─── Study material

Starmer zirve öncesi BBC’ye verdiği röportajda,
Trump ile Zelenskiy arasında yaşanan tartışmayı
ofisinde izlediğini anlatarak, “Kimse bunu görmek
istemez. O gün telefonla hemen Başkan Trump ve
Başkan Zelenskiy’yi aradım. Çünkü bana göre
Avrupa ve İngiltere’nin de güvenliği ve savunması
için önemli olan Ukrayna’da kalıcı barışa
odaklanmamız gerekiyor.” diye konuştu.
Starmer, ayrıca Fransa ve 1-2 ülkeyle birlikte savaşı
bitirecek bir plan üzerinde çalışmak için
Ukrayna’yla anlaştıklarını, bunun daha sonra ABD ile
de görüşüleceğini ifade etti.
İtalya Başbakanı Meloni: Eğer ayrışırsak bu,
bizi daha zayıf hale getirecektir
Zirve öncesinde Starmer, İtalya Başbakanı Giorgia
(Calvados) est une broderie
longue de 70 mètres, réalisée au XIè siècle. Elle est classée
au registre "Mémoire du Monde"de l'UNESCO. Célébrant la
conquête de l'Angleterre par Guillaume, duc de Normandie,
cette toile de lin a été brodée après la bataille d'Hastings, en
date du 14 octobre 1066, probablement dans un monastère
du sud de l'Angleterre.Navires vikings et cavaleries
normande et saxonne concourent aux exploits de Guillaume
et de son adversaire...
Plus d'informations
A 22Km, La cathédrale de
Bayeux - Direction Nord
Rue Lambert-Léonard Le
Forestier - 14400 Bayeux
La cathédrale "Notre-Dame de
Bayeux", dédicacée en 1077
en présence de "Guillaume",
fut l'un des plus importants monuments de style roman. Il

──────

Please give the entries again from the very first line through the line containing "Başkan Zelenskiy’yi aradım. Çünkü bana göre", both included, swapping in "söyleşide" for "röportajda" and leaving the rest unchanged.

* **Response below**:
Starmer zirve öncesi BBC’ye verdiği söyleşide,
Trump ile Zelenskiy arasında yaşanan tartışmayı
ofisinde izlediğini anlatarak, “Kimse bunu görmek
istemez. O gün telefonla hemen Başkan Trump ve
Başkan Zelenskiy’yi aradım. Çünkü bana göre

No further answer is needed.